ブラック・クランズマン(2018年製作の映画)
4.3
“スパイク・リーVSタランティーノ”

あまりに色んな事が物が詰め込まれている情報量の多過ぎる映画で、正直1回観ただけではどこからどう言及して書いたらいいかさっぱりな映画なんだけど、まず言えるのはめちゃくちゃ“面白い”映画であるということ。“Fuckトランプ”な今観るべき映画。

某ラッパー(宇多丸さんではない)が言っていた“敷居が低くて奥が深い作品の究極系”という言葉がしっくりくる、物凄く楽しくて為になる映画。

思っていたより“アゲアゲな感じ”ではなかったというのは確かにあるけど、テンポもよく劇中曲も最高に次ぐ最高であり、私はこれでOKと感じた。

本作はOPの1939年「風と共に去りぬ」引用に始まり、1915年「国民の創生」引用からもわかるようにスパイク・リー監督による“アメリカ映画史の総括”であるわけです。

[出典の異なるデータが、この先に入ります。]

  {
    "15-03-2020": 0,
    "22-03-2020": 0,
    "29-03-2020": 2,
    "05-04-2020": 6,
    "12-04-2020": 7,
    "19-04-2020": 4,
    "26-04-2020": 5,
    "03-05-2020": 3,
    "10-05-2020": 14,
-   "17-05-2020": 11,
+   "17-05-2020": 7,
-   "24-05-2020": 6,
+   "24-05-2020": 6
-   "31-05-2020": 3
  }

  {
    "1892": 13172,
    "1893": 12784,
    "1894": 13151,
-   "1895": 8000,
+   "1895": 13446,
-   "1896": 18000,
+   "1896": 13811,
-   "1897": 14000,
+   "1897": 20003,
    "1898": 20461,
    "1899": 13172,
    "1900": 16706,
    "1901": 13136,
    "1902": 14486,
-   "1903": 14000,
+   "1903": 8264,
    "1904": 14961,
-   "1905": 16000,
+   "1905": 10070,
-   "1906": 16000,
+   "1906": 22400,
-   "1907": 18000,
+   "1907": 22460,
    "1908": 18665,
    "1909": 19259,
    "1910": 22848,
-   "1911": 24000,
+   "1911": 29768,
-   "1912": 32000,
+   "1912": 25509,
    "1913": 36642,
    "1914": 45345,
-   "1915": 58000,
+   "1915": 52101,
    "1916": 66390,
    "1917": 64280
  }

例えば他にも途中、“ブラックスプロイテーション映画”と言われるいわゆる黒人俳優が主演の単純明快な商業映画について言及するシーンがあるんだけど、そこで私の大好きなタランティーノ監督作「ジャッキー・ブラウン」の黒人女優パム・グリアが主演していた映画「コフィー」についても言及される。

ちなみにスパイク・リーとタランティーノは思春期の頃、パム・グリアさんをオカズにオ○ニーしまくっていたというエピソードがあります(どうでもいい情報w)。

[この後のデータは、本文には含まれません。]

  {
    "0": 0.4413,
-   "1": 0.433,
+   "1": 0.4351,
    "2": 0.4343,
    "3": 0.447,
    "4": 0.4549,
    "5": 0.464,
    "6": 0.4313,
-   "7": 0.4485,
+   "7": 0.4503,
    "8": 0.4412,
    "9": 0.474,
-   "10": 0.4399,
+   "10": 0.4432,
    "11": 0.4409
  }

話が若干逸れましたが、俳優陣の演技も皆申し分なく良くて特にやっぱりアダム・ドライバーは本当に器用な俳優なんだなと改めて感じました。ジャームッシュ、テリー・ギリアム、レオス・カラックスなどなど巨匠監督に愛され起用されるのも納得。あと、「アイ,トーニャ~」に出ていたあのボンクラ俳優(ポール・ウォルター・ハウザーさん)は何もしていなくても見てるだけでムカついてくる近年で最も最悪(最高)の名脇役。

とにかく潜入捜査モノとしてもたいへん気が利いていてよく出来てるし、終盤の“ブラックパワー”“ホワイトパワー”が呼応するあのシーンの迫力たるや圧巻だし、ラストに突きつけられるスパイク・リーのまさに“Wake Up!”に我々はひれ伏すしかない。